Mark jumped up. “Ah, heck! We wouldn’t have hurt you, you dumb squirrel!” Disappointment lined his face.
“Stay calm. He’ll be back again tomorrow,” Paul said. He stood and stretched his stiff muscles.
“He’ll never trust us.”
“Yes, he will. Little by little.”
“We'll never tame him.”
“Little by little,” Paul said. “He can’t be converted in one week. You’ve got to be patient.”
“I’m not very good at being patient.”
“I know. But you’ll learn.”
“Little by little?”
“That’s right,” Paul said. He bent over, picked up the apple slices and peanuts, and dropped them into a plastic bag.
“Hey,” Mark said, “maybe he’s mad at us because we always take the food when we leave.”
Paul laughed. “Maybe so. But if he got in the habit of sneaking back and eating after we’ve gone, he wouldn’t have any reason to come out while we’re here.”
As they started back toward camp, which lay at the far end of the two-hundred-yard-long mountain meadow, Paul gradually became aware again of the beautiful day as if it were a mosaic for all the senses, falling into place around him, piece by piece. The warm summer breeze. White daisies gleaming in the grass, and here and there a buttercup. The odor of grass and earth and wild flowers. The constant rustle of leaves and the gentle soughing of the breeze in the pine boughs. The trilling of birds. The solemn shadows of the forest. High above, a hawk wheeled into sight, the last piece of the mosaic; its shrill cry seemed filled with pride, as if it knew that it had capped the scene, as if it thought it had pulled down the sky with its wings.
The time had come for their weekly trip into town to replenish their supply of perishable goods—but for a moment he didn’t want to leave the mountain. Even Black River—small, nearly isolated from the modem world, singularly peaceful— would seem raucous when compared to the serenity of the forest.

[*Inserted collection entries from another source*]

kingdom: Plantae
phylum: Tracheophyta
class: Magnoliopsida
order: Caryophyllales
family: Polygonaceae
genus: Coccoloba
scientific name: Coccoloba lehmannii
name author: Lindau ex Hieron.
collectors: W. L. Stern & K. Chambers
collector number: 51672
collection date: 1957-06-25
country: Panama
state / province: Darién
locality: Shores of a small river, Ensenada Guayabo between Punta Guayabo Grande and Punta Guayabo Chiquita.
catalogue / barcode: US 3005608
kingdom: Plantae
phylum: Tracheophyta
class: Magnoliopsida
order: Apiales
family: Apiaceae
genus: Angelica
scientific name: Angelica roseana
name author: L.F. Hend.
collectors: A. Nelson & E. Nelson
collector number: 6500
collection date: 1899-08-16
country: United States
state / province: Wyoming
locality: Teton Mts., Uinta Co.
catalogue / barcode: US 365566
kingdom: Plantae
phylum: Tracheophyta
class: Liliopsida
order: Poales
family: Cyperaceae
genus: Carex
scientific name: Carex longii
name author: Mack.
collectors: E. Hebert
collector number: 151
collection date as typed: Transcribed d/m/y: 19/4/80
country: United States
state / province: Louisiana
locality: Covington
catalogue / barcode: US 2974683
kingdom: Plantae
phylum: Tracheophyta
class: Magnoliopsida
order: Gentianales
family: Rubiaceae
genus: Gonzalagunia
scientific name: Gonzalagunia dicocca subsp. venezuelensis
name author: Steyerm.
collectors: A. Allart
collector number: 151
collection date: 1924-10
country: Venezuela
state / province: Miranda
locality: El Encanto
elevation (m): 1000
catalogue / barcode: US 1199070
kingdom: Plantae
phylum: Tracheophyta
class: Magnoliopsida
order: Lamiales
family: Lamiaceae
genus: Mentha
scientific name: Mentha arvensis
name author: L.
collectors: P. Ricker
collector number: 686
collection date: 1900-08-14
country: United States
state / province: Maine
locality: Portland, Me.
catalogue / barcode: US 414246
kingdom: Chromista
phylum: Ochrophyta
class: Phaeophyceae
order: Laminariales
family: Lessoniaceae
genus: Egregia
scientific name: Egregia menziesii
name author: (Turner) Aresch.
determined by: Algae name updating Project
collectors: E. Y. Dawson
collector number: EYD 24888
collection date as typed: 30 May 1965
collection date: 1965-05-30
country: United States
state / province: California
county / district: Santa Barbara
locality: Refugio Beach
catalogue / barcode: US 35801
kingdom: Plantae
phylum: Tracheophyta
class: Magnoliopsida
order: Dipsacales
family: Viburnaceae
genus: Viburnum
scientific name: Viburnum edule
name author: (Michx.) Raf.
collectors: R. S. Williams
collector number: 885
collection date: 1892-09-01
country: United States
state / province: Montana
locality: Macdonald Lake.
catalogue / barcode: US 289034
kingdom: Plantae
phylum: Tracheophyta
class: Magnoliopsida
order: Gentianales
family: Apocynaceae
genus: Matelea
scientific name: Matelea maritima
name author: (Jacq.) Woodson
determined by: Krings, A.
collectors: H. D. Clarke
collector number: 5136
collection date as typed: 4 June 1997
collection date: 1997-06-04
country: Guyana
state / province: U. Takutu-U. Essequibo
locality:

But of course Black River offered more than fresh eggs, milk, butter, and other groceries: Jenny was there.
As they drew near the camp, Mark ran ahead. He pushed aside a pair of yellow canvas flaps and peered into the large tent that they had erected in the shadow of several eighty-foot hemlocks and firs. A second later he turned away from the tent, cupped his hands around his mouth, and shouted, “Rya! Hey, Rya!”
“Here,” she said, coming out from behind the tent.
For an instant Paul couldn’t believe what he saw: a small young squirrel perched on her right arm, its claws hooked
through the sleeve of her corduroy jacket. It was chewing on a piece of apple, and she was petting it gently.
“How did you do it?” he asked.
“Chocolate.”
“Chocolate?”
She grinned. “I started out trying to lure it with the same bait you and Mark have been using. But then I figured that a squirrel can probably get nuts and apples on his own. But he can’t get chocolate. I figured the smell would be irresistible— and it was! He was eating out of my hand by Wednesday, but I didn’t want you to know about him until I was sure he’d gotten over the worst of his fear of humans.”
“He’s not eating chocolate now.”
“Too much of it wouldn’t be good for him.”
The squirrel raised its head and looked quizzically at Paul. Then it continued gnawing on the piece of apple in its forepaws.